**EXERCISE DESCRIPTION:**
Return each line exactly as written. Begin with the first line of the entries and end with the line that has "Rendered at 1500 by 844 pixels.".

**INFORMATION SUPPLIED:**
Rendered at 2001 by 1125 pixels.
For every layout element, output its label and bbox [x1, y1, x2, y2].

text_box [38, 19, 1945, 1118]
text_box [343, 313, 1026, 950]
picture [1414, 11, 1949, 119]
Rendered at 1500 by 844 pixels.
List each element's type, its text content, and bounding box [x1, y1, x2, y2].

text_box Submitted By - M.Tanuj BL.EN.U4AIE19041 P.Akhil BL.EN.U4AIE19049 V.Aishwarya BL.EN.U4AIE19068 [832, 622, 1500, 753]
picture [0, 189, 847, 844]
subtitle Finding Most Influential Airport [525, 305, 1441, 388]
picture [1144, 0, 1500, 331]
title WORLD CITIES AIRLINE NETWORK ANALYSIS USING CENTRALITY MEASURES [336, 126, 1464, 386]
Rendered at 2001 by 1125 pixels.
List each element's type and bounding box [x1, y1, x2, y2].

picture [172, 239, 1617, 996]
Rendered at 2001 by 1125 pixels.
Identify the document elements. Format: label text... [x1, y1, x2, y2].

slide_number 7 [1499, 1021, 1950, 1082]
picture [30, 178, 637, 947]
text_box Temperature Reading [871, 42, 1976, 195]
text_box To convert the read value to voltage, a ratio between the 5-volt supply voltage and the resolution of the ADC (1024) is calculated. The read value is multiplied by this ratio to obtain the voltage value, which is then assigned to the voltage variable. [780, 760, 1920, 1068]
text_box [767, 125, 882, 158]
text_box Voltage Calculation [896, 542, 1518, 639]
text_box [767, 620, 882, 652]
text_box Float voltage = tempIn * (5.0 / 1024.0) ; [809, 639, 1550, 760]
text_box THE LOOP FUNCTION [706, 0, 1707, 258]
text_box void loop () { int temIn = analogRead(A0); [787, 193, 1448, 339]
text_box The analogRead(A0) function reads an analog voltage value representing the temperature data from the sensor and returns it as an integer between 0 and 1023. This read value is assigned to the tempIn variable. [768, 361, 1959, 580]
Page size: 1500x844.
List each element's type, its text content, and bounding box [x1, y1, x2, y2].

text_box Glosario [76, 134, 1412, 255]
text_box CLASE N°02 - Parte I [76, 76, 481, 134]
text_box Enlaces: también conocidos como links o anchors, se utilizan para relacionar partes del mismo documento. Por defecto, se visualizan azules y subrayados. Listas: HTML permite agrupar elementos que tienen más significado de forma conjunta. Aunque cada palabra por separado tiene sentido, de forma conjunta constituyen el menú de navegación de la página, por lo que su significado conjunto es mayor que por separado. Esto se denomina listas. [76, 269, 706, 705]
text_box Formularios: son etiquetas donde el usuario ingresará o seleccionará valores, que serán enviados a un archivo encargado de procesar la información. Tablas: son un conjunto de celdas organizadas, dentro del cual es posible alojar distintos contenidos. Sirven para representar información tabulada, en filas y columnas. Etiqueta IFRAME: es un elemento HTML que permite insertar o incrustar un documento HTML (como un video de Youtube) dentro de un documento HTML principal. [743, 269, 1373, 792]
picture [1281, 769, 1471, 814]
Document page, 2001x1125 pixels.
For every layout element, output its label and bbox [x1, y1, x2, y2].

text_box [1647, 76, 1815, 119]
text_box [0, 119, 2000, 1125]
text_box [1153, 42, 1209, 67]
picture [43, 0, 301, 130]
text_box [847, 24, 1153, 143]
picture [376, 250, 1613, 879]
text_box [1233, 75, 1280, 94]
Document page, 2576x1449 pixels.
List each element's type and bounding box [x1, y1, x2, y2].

**TASK OUTPUT:**
Rendered at 2001 by 1125 pixels.
For every layout element, output its label and bbox [x1, y1, x2, y2].

text_box [38, 19, 1945, 1118]
text_box [343, 313, 1026, 950]
picture [1414, 11, 1949, 119]
Rendered at 1500 by 844 pixels.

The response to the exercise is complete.